* **Exercise directions**
Rewrite the lines from the first one through the line containing "رستوران با محیط دوستانه و خدمات حرفه‌ای، برای", swapping "خیابان روستاولی" for "خیابان اصلی" and leaving everything else untouched.

* **Collected data**
◆ ◆ ◆ ◆
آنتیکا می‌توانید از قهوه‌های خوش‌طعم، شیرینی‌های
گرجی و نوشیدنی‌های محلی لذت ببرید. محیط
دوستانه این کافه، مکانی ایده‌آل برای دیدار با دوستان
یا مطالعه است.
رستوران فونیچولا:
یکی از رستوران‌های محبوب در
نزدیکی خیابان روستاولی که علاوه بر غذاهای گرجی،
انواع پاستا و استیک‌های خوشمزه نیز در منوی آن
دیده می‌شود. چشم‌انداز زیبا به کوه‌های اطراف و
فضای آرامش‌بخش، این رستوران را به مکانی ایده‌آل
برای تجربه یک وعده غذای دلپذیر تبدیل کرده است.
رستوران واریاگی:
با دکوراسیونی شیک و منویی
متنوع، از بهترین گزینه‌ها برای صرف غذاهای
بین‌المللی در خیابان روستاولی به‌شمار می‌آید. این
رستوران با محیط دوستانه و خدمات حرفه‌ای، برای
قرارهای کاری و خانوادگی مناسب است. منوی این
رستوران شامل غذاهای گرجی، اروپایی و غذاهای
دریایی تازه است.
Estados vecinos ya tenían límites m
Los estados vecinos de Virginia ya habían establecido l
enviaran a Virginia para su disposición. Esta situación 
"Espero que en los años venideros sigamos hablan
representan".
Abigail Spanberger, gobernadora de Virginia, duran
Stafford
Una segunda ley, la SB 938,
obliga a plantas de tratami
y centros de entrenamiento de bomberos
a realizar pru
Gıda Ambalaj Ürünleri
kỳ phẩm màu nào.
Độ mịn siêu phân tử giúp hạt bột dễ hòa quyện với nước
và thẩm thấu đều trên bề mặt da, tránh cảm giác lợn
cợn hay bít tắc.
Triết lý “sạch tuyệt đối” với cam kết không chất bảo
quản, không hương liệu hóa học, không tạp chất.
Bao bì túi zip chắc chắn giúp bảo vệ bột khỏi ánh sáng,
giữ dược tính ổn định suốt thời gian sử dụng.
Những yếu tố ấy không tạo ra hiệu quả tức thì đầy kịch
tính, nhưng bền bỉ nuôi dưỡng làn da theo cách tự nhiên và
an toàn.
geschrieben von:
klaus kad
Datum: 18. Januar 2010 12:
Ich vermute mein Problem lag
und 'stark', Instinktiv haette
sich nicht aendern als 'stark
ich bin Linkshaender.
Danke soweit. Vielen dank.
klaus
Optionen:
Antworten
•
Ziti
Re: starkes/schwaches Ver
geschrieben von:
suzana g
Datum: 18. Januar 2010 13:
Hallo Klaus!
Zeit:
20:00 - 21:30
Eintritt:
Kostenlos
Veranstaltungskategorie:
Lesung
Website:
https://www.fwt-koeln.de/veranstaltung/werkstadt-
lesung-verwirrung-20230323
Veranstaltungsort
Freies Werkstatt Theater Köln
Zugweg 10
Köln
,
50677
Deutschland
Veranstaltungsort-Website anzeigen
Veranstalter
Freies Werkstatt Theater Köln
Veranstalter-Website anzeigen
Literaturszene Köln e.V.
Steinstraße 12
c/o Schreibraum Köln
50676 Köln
◆ ◆ ◆ ◆
* **Output for this exercise**
آنتیکا می‌توانید از قهوه‌های خوش‌طعم، شیرینی‌های
گرجی و نوشیدنی‌های محلی لذت ببرید. محیط
دوستانه این کافه، مکانی ایده‌آل برای دیدار با دوستان
یا مطالعه است.
رستوران فونیچولا:
یکی از رستوران‌های محبوب در
نزدیکی خیابان اصلی که علاوه بر غذاهای گرجی،
انواع پاستا و استیک‌های خوشمزه نیز در منوی آن
دیده می‌شود. چشم‌انداز زیبا به کوه‌های اطراف و
فضای آرامش‌بخش، این رستوران را به مکانی ایده‌آل
برای تجربه یک وعده غذای دلپذیر تبدیل کرده است.
رستوران واریاگی:
با دکوراسیونی شیک و منویی
متنوع، از بهترین گزینه‌ها برای صرف غذاهای
بین‌المللی در خیابان اصلی به‌شمار می‌آید. این
رستوران با محیط دوستانه و خدمات حرفه‌ای، برای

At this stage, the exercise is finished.